Classics majors at Princeton University will no longer be required to learn Greek or Latin. The change is part of the school’s attempt to give more students the opportunity to major in the discipline.
The school has also removed the “classics track,” which required intermediate proficiency in Greek or Latin to enter the concentration.
Director of Undergraduate Studies and Professor of Classics Josh Billings clarified that the department would offer the same variety of subjects. Students will still be encouraged to take these languages if relevant to their academic pursuits. However, these changes will provide students with greater freedom in their education.

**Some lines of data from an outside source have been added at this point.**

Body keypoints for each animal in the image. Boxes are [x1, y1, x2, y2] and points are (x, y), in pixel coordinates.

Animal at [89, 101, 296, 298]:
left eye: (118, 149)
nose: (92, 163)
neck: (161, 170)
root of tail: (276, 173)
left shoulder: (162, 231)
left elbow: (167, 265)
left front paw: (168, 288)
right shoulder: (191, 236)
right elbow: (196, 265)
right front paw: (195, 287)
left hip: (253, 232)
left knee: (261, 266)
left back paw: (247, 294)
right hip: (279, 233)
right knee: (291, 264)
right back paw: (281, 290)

Princeton has also approved changes in its politics and religion department. Politics has added a new track for race and identity, while religion majors can choose between a “traditions” stream and a “themes” stream.

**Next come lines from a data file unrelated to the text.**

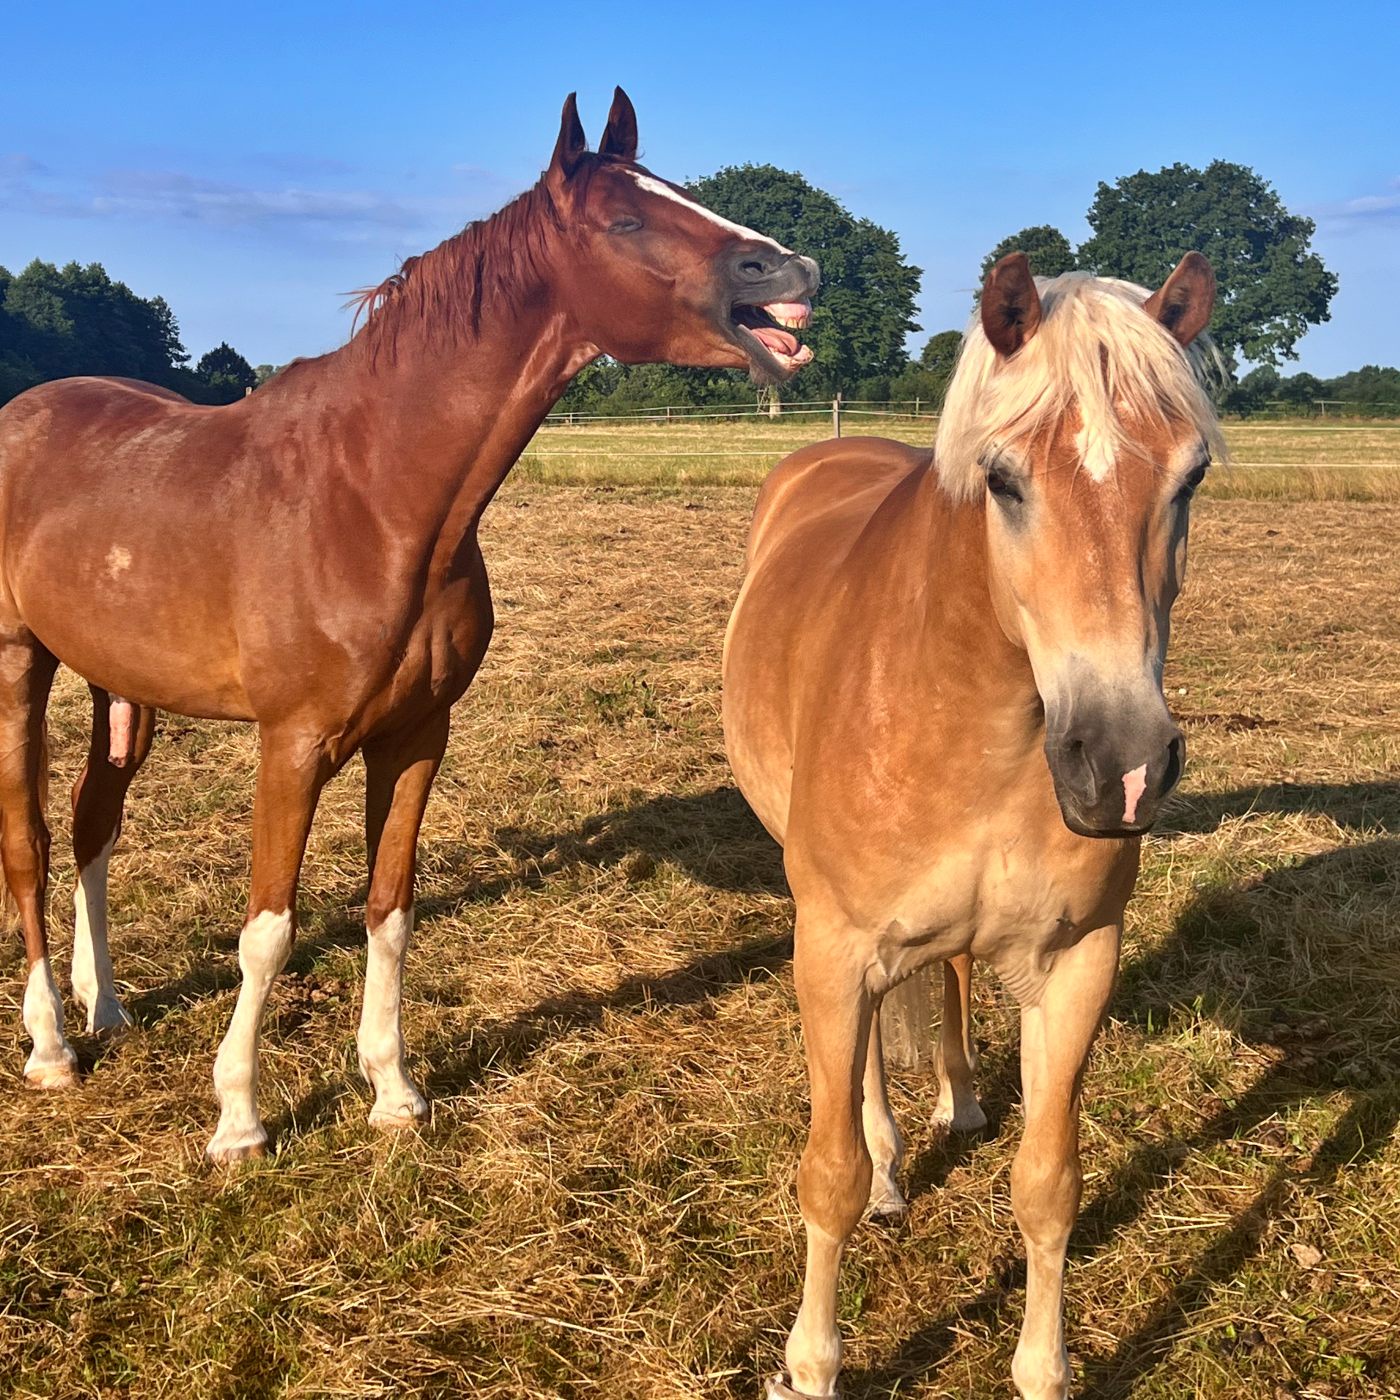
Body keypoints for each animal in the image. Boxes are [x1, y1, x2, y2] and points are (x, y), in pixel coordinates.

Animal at [0, 88, 818, 1163]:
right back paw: (52, 1045)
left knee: (94, 824)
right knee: (29, 844)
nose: (795, 271)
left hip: (118, 685)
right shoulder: (294, 743)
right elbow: (268, 927)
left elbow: (390, 910)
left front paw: (393, 1092)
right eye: (624, 221)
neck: (375, 495)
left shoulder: (417, 734)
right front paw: (239, 1120)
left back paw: (108, 1008)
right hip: (19, 665)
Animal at [723, 251, 1222, 1399]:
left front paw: (1042, 1367)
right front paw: (810, 1363)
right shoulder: (835, 946)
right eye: (1002, 479)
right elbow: (826, 1172)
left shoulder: (1079, 961)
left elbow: (1049, 1181)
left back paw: (955, 1100)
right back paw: (892, 1164)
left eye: (1188, 480)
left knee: (947, 976)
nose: (1122, 767)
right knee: (863, 1068)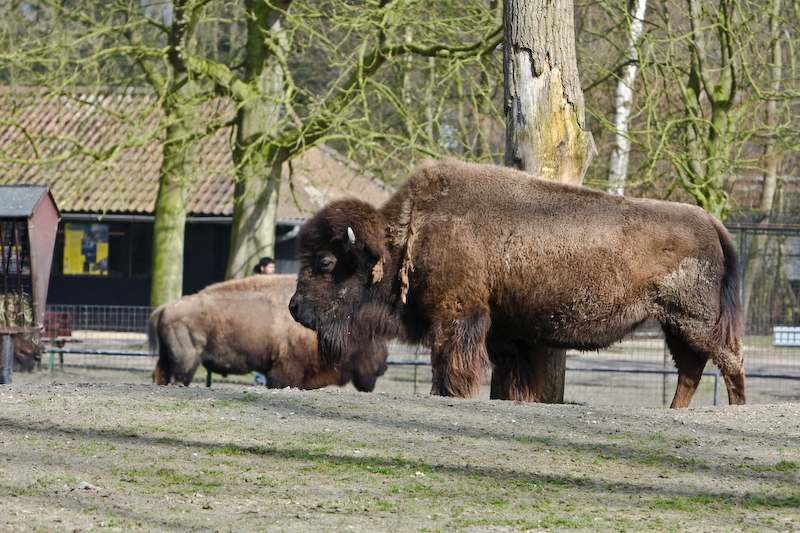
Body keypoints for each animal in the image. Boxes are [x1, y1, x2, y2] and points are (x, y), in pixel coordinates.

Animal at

‘Splendid Isolation’ of Greek and Roman Culture
The Classics Department revealed that the decision to remove the languages as a requirement is a part of efforts to enhance inclusiveness and equity in the curriculum.
“Once devoted to the appreciation of Greece and Rome as exemplary cultures (often seen in what was perceived to be their ‘splendid isolation’), classicists now study a broad range of synchronic and diachronic relationships and pay close attention to exclusions,” they explained.
“In terms of synchronic relationships, we investigate, for example, how ideas and forms of expressions circulated between Greece, Egypt, and the Near East; to what extent the Romans and their North African enemies shared the same cultural models; how ancient people related to the natural and built environment; and how the beginnings of literature compare across the world,” they added.
The department will also take into account how Greek and Roman cultures “have been instrumentalized, and have been complicit, in various forms of exclusion, including slavery, segregation, white supremacy, Manifest Destiny, and cultural genocide.”